Another night, another loss for the Brooklyn Nets.
The Nets are a team drowning in their own futility. The losses are piling up and the season, only a quarter of a way through, is getting away.
Brooklyn’s 99-97 loss to the Cleveland Cavaliers, Monday night at Barclays Center, extended their losing streak to seven games.
When Alec Burks dunked the game-winner, with 3.2 seconds left, it was a reminder that losing teams find ways to lose.
The Nets, with their 8-17 record, look like they can’t get out of their own way. That’s another sign of a losing team.
The frustration has to be mounting. Brooklyn battled back from being down double-digits to tie the game with 18.9 seconds left. They overcame a poor shooting night with an aggressive drives to the basket. This brought the home crowd back to life.
Then, as what tends to happen with struggling teams, the bottom fell out again.
What we know about this team is there isn’t a shortage of “Brooklyn Grit”. The Nets are scrappy. Their ability to take a punch and hit back is clear. The issue is their inability to deliver a knockout punch when their opponent is against the ropes.
“It was tough, we didn’t get any stops,” head coach Kenny Atkinson said afterwards. “Offensively I thought we got what we wanted but on the defensive end we didn’t get any stops.”
Brooklyn’s inability to get stops is a familiar tune Atkinson is singing. The Cavaliers pounded the Nets early on points in the paint, 38-24, before they closed the gap in the second half.

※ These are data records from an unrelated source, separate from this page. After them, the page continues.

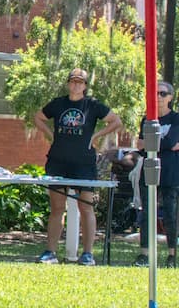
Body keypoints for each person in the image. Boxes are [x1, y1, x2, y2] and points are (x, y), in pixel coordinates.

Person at [33, 67, 123, 265]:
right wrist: (50, 134)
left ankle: (88, 254)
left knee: (86, 207)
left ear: (85, 86)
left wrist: (96, 136)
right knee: (57, 208)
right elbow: (38, 117)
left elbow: (116, 121)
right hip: (58, 162)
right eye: (73, 81)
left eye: (80, 82)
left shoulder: (93, 105)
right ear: (68, 83)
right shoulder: (58, 103)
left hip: (84, 164)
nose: (76, 85)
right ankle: (50, 252)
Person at [135, 80, 179, 268]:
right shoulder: (147, 119)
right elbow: (140, 146)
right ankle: (144, 254)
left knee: (170, 214)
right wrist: (164, 144)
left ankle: (171, 255)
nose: (158, 97)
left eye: (163, 93)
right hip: (148, 171)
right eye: (155, 93)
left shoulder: (176, 119)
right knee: (146, 213)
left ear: (170, 97)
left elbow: (172, 142)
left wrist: (152, 144)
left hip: (170, 172)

Tristan Thompson and Jordan Clarkson posted double figures in rebounding for Cleveland, with 14 and 11 respectively. When it comes to rebounding, the Nets are ranked in the bottom half of the league.
The coaches can only do so much, the players have to meet them halfway and vice versa. Commitment and effort are requirements for playing strong defense and rebounding. It’s much more than just talking about wanting to do it.
It doesn’t matter if it’s a contending team like the Philadelphia 76ers or a struggling one like Cleveland, the formula remains the same. Winning teams must execute on both sides of the ball. The Nets consistently fall short of meeting this goal.
There comes a point where everyone must embrace adversity and then confront it. Atkinson and the Nets are in deep waters and, with three years of rebuilding already put in, it’s time to sink or swim.